- **EXERCISE REQUIREMENTS**
Count the lines below that hold the word "radiograph" and say how many, with no other text.

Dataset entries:
_ _ _ _

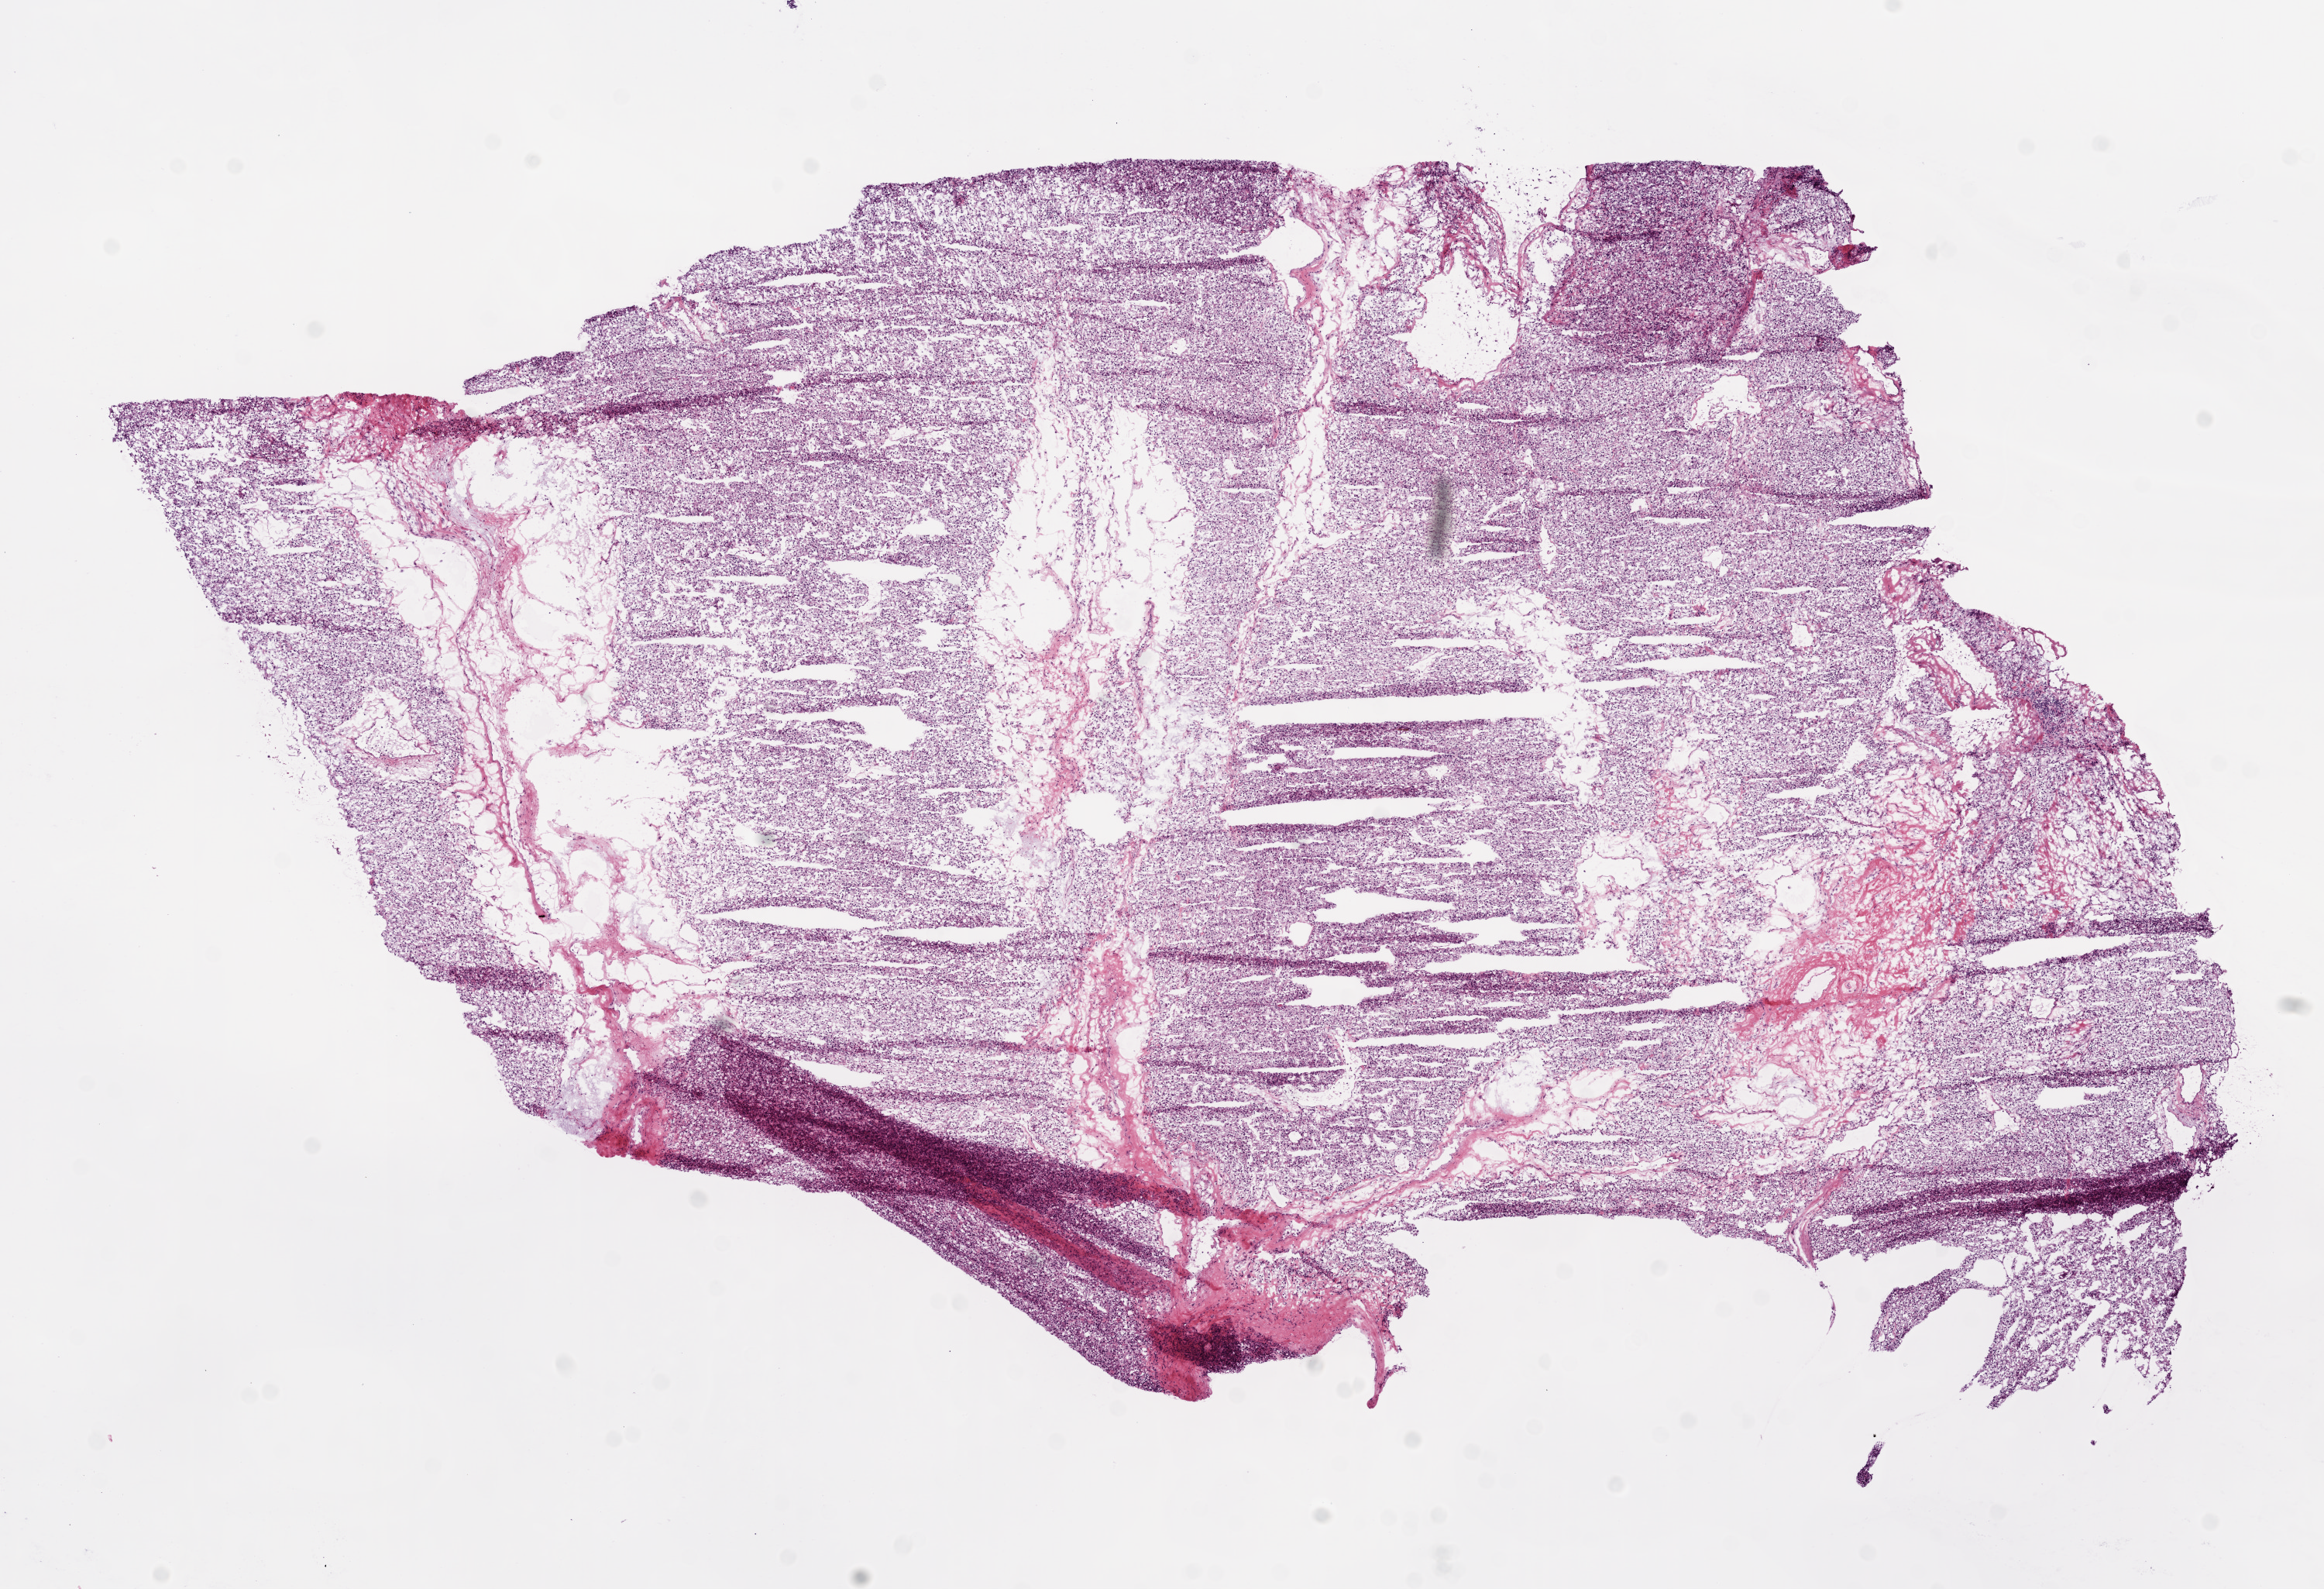
Digitized H&E tissue section (whole slide), low-resolution overview of the scanned area, about 12.0 x 8.2 mm (slide scanned at 20x), frozen section from the bottom of the tissue portion, primary tumour sample from the kidney. Patient sex: female. Histologic grade: G2 (moderately differentiated). Composition of this section per pathologist review: tumour cells 90%, tumour nuclei 85%, normal cells 0%, stromal cells 10%, necrosis 0%.
- TNM: T1 N0 M0
- AJCC pathologic stage: I
- laterality: right
- pathologic diagnosis: Clear cell adenocarcinoma, NOS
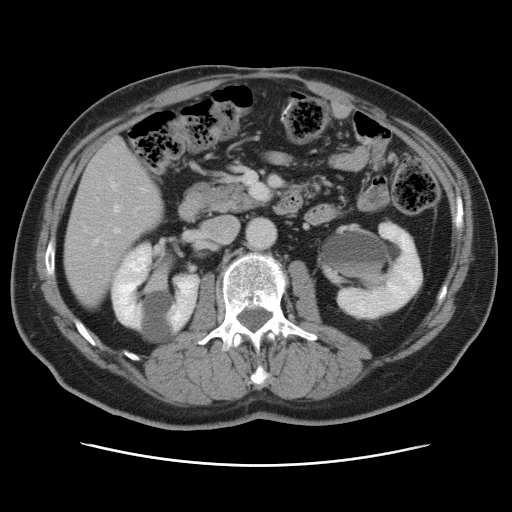
Contrast-enhanced abdominal CT, one axial slice; slice 29 of 80 in the series (ordered by position); 120 kVp; intravenous contrast given; soft-tissue window (W 400 / L 40 HU); 5 mm slice thickness; 512 × 512 image matrix, field of view 370 × 370 mm. Case-level facts recorded for this patient, not image findings: patient: male, age 54 years at operation; diagnosis: colorectal cancer liver metastases, imaged before liver resection; multiple liver metastases: no; largest metastasis: 5 cm; disease in both lobes: yes.
Structures marked on this image (expert manual segmentation):
- hepatic veins: bounding box (x1, y1, x2, y2) in pixels: (93, 182, 119, 244)
- liver: (65, 139, 163, 304)
- planned liver remnant (the part of the liver to remain after resection): (65, 216, 139, 305)
- portal vein (with intrahepatic branches): (113, 228, 120, 234)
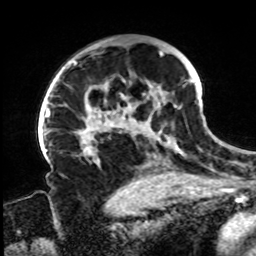
Breast MRI, one axial slice; slice 54 of 72 in the series (ordered by position); cropped to one breast; dynamic contrast-enhanced series, time point 2 of 8 at this slice position (early post-contrast); 1.5 T; TE 4.2 ms, TR 7 ms; 2.2 mm slice thickness; 256 × 256 image matrix, field of view 200 × 200 mm. Female patient.
Outlined on this slice (semi-automatically segmented with operator editing):
- enhancing-tissue mask used for the functional tumour volume (all voxels passing the contrast-enhancement thresholds inside the analysis volume; usually the tumour): box from (x=61, y=50) to (x=194, y=165) px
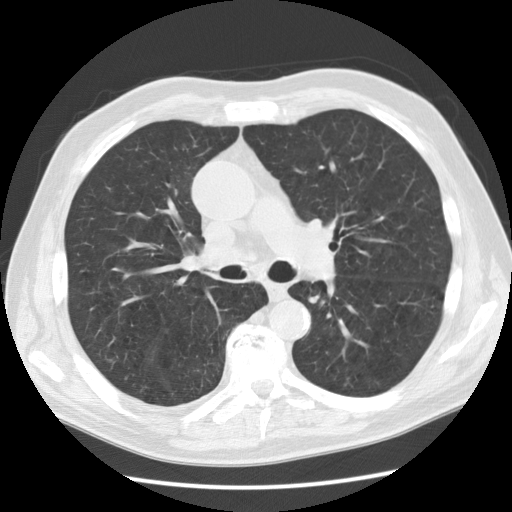
Axial slice from a low-dose chest CT screening exam. Second annual screen. Lung window (W 1500 / L -600 HU). Slice 52 of 130 in the series. 512 × 512 image matrix. Male participant, aged 73 years at enrolment. Current smoker at enrolment.
- Expert reader's lesion annotation, bounding box (x1, y1, x2, y2) in pixels: (294, 277, 338, 317).
- The screening reader recorded 4 non-calcified nodules or masses ≥4 mm on this exam (right upper lobe, right upper lobe, left upper lobe, right lower lobe); which of them this box marks is not recorded.
- Later outcome: lung cancer diagnosed 302 days after this screen — small cell carcinoma, NOS, left lower lobe, stage IIIB (AJCC 6th edition), 55 mm at pathology.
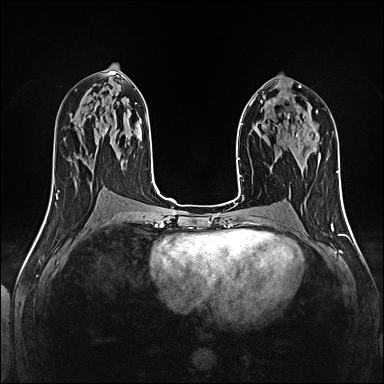
Breast MRI (dynamic contrast-enhanced), one axial slice; position 64 of 160 along the scan axis; dynamic contrast-enhanced series, time point 2 of 5 at this slice position (early post-contrast); 1.5 T; TE 2.4 ms, TR 5.2 ms; 1 mm slice thickness; 384 × 384 image matrix, field of view 300 × 300 mm. Female patient.
Structures marked on this image (semi-automatically segmented with operator editing):
- enhancing-tissue mask used for the functional tumour volume (all voxels passing the contrast-enhancement thresholds inside the analysis volume; usually the tumour): bounding box <281,117,297,143> (left, top, right, bottom; pixels)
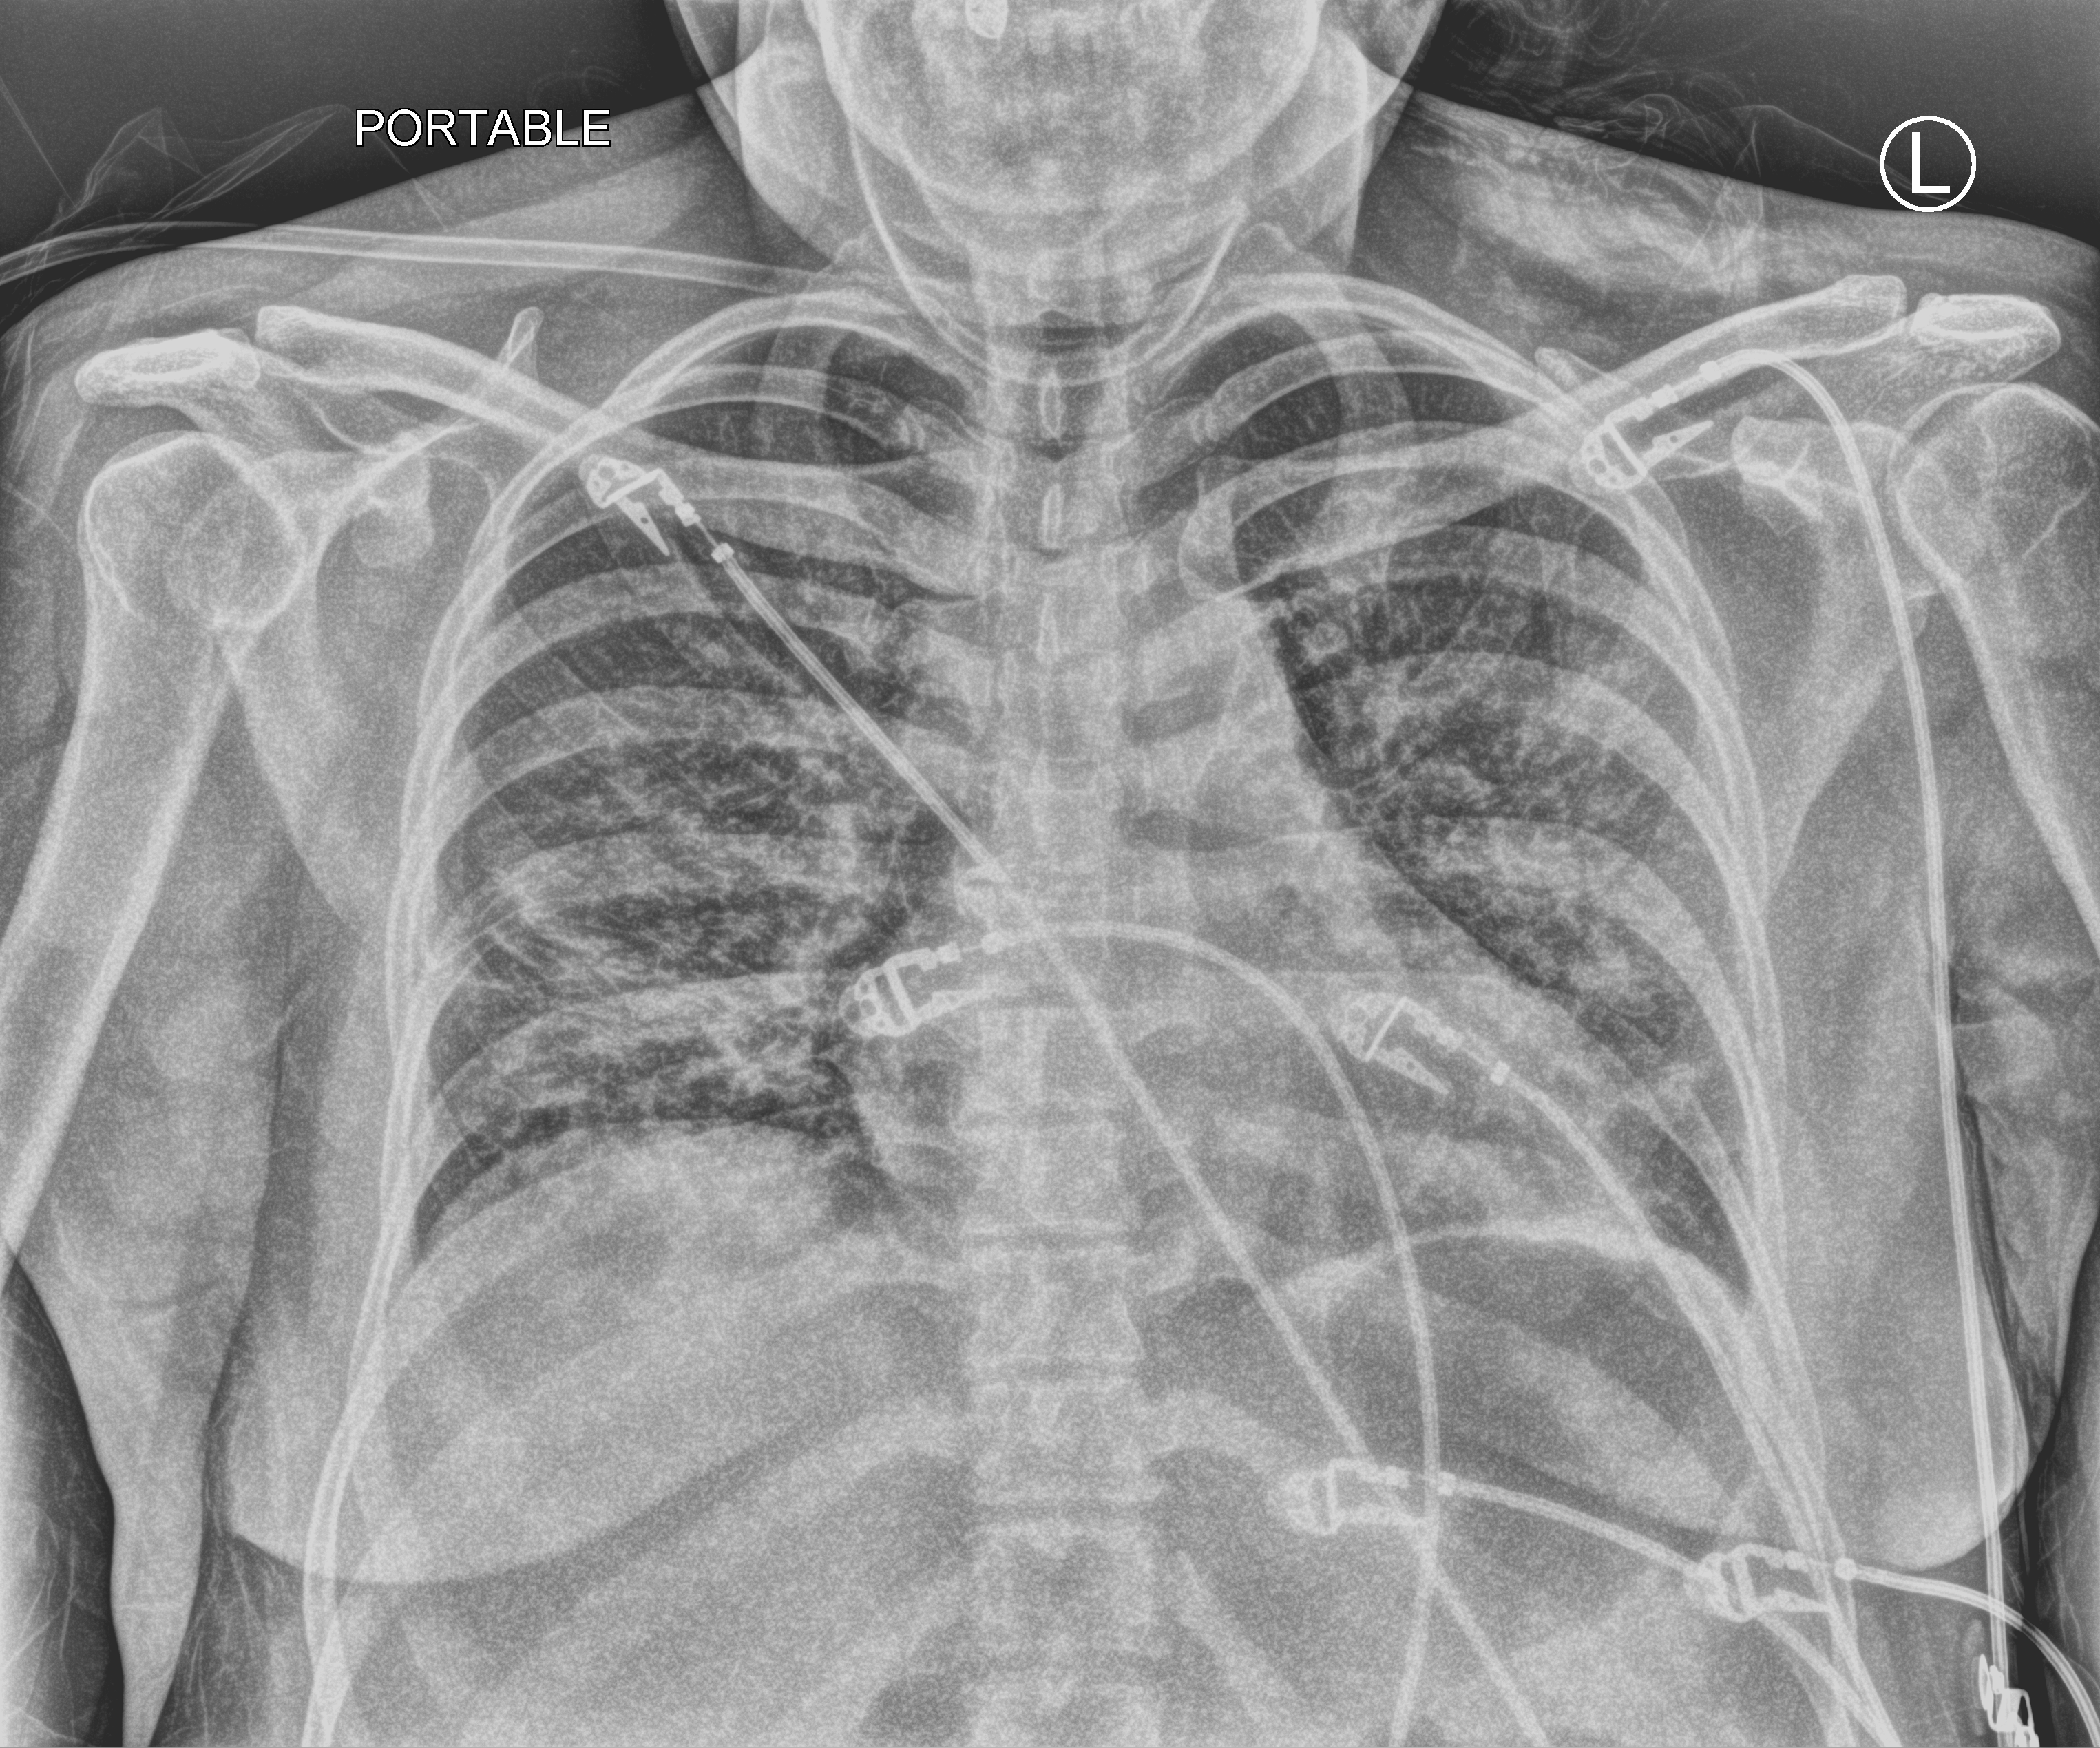
Bedside chest radiograph (computed radiography); anteroposterior (AP) projection. Patient hospitalised with COVID-19; female, aged 18–59 years.
From the hospital-stay record, not from the radiograph (when in the stay this image was taken is not recorded):
- admitted to intensive care during this hospital stay: no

_ _ _ _

- **EXERCISE RESPONSE**
2